The court, in the majority opinion, dismissed HaMoked’s claim that the evidentiary infrastructure in the case was insufficient for determining that the incident had been an attack rather than an accident, and hence that Regulation 119 – pursuant to which the military commander orders the seizure and demolition of Palestinians’ homes – should not be employed. The court therefore ruled that the military’s evidence met the threshold required by the military commander in exercising his authority under the Regulation.

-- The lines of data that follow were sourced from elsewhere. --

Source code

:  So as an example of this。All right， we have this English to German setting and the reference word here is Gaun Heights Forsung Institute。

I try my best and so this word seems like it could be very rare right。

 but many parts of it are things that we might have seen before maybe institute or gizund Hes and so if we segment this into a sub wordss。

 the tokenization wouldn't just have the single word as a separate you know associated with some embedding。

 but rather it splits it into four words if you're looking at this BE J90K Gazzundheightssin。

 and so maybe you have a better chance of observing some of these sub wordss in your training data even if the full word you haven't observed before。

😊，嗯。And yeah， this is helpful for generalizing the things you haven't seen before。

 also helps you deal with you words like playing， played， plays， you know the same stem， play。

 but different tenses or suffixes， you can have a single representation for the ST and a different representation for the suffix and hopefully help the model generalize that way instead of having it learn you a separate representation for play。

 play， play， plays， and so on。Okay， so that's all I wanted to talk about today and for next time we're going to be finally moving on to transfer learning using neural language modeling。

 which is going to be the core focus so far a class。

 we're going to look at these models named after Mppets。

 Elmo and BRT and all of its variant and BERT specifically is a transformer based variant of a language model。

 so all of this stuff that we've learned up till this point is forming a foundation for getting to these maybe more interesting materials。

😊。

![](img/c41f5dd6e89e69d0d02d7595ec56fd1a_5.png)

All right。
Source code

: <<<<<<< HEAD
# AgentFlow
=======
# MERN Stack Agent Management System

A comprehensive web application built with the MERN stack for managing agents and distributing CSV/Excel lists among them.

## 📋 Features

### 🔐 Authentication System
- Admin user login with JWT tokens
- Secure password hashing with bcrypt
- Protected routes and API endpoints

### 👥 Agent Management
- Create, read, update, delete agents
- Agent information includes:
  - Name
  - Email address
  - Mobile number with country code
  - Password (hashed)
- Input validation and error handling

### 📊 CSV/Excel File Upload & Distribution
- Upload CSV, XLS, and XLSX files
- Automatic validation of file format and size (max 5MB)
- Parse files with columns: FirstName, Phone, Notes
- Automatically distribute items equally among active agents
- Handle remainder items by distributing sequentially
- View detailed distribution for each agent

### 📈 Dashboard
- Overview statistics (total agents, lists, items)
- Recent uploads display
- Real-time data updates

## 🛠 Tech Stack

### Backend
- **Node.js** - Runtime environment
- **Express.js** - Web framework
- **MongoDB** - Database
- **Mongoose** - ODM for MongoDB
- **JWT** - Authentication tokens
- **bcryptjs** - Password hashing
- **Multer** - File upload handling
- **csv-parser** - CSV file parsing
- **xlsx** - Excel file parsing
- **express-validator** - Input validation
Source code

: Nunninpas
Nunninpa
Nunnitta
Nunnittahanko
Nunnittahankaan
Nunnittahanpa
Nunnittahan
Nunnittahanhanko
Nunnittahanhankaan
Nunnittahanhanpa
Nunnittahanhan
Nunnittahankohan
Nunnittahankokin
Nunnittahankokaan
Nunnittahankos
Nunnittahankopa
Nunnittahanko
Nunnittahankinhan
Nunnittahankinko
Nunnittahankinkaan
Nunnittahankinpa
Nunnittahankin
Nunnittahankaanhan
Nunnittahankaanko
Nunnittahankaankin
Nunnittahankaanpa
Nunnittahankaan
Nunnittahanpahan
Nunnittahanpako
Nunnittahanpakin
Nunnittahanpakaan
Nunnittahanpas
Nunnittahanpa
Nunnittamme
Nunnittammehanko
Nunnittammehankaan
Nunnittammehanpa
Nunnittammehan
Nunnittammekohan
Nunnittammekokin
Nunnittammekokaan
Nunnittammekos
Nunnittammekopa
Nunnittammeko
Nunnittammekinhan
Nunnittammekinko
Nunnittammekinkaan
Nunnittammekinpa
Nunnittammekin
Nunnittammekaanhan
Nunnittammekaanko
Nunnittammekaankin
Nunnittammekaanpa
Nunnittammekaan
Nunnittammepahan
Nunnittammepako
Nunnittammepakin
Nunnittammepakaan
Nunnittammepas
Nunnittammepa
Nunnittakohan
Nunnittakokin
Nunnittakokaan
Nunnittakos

In the minority opinion, Justice Zylbertal held that “the Respondent did not have sufficient administrative evidence in order to exercise his authority”, and that given the severity of the home demolition measure, the evidentiary threshold should not merely have “sufficient proof value”, but must contain “clear, conclusive and compelling evidence”. Justice Zylbertal noted that the military had not invested enough effort in collecting the evidence; and that the evidence lacked, inter alia, an expert opinion by a traffic examiner, a report about the condition of car, background information about the driver, as well as a medical examiner’s report that “would try to ascertain whether the driver suffered, prior to the accident, any physical occurrence that might account for the loss of control over the vehicle”. Justice Zylbertal stressed that the military’s omission to explain the absence of these pieces of evidence, itself carried evidentiary weight, and concluded that as “we are dealing with a harm of enormous impact”, the issue of the military commander’s exercise of said authority should be decided upon “only after the exhaustion of the evidence collection”.